(TASK INSTRUCTIONS) Please copy out the lines in the entries that contain "دوجداره".

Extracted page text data
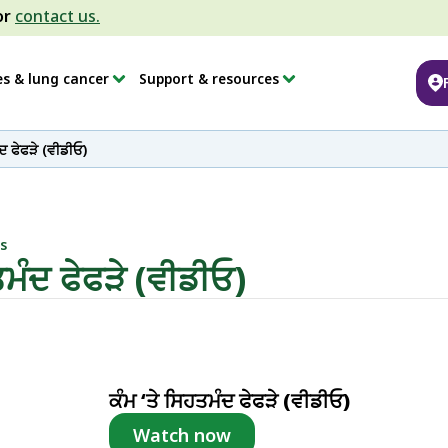
or
contact us.
es & lung cancer
Support & resources
ਦ ਫੇਫੜੇ (ਵੀਡੀਓ)
s
ਤਮੰਦ ਫੇਫੜੇ (ਵੀਡੀਓ)
ਕੰਮ ‘ਤੇ ਸਿਹਤਮੰਦ ਫੇਫੜੇ (ਵੀਡੀਓ)
Watch now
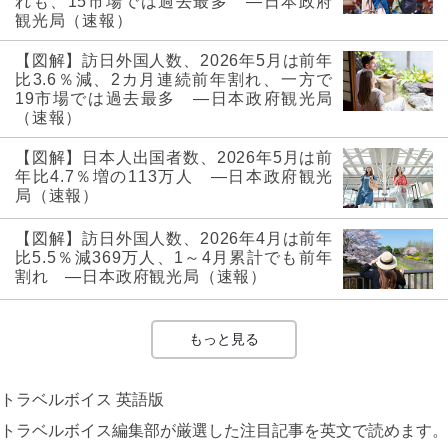
れも、15市場では過去最多 ―日本政府
観光局（速報）
【図解】訪日外国人数、2026年5月は前年
比3.6％減、2カ月連続前年割れ、一方で
19市場では過去最多 ―日本政府観光局
（速報）
【図解】日本人出国者数、2026年5月は前
年比4.7％増の113万人 ―日本政府観光
局（速報）
【図解】訪日外国人数、2026年4月は前年
比5.5％減369万人、1～4月累計でも前年
割れ ―日本政府観光局（速報）
もっと見る
トラベルボイス 英語版
トラベルボイス編集部が厳選した注目記事を英文で読めます。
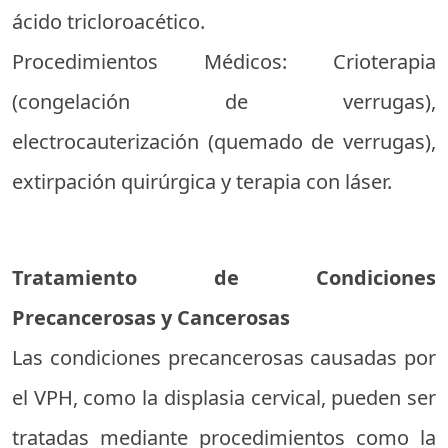
ácido tricloroacético.
Procedimientos Médicos: Crioterapia
(congelación de verrugas),
electrocauterización (quemado de verrugas),
extirpación quirúrgica y terapia con láser.
Tratamiento de Condiciones
Precancerosas y Cancerosas
Las condiciones precancerosas causadas por
el VPH, como la displasia cervical, pueden ser
tratadas mediante procedimientos como la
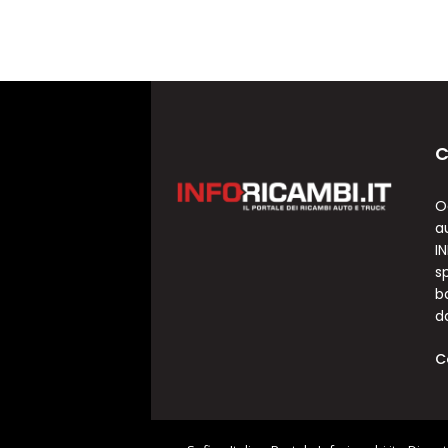
C
O
a
I
sp
b
d
C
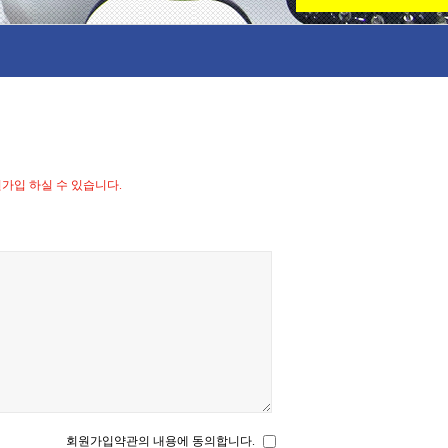
- 충치치료
- 보존치료
- 노인보철(틀니)
- 턱관절장애
입 하실 수 있습니다.
회원가입약관의 내용에 동의합니다.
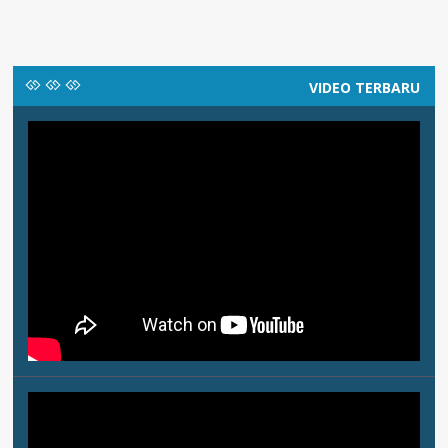
VIDEO TERBARU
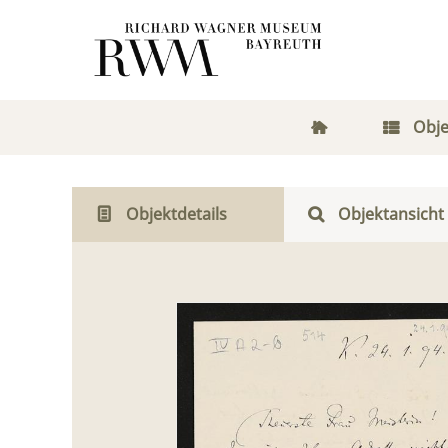
Obje
Objektdetails
Objektansicht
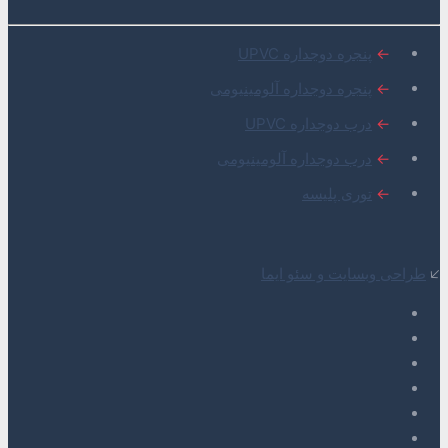
←
پنجره دوجداره UPVC
←
پنجره دوجداره آلومینیومی
←
درب دوجداره UPVC
←
درب دوجداره آلومینیومی
←
توری پلیسه
🡧
طراحی وبسایت و سئو ایما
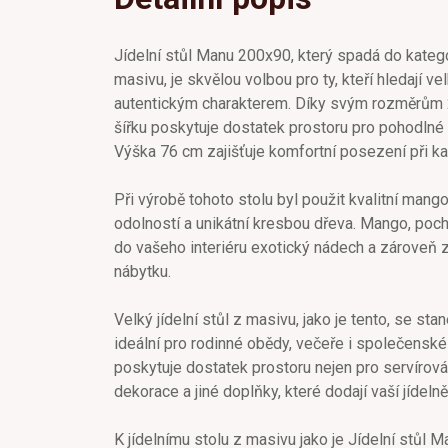
Jídelní stůl Manu 200x90, který spadá do kategor
masivu, je skvělou volbou pro ty, kteří hledají ve
autentickým charakterem. Díky svým rozměrům 
šířku poskytuje dostatek prostoru pro pohodlné 
Výška 76 cm zajišťuje komfortní posezení při ka
Při výrobě tohoto stolu byl použit kvalitní mango
odolností a unikátní kresbou dřeva. Mango, pochá
do vašeho interiéru exotický nádech a zároveň 
nábytku.
Velký jídelní stůl z masivu, jako je tento, se st
ideální pro rodinné obědy, večeře i společenské
poskytuje dostatek prostoru nejen pro servírování
dekorace a jiné doplňky, které dodají vaší jídelně
K jídelnímu stolu z masivu jako je Jídelní stůl M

(YOUR SOLUTION)
پنجره دوجداره UPVC
پنجره دوجداره آلومینیومی
درب دوجداره UPVC
درب دوجداره آلومینیومی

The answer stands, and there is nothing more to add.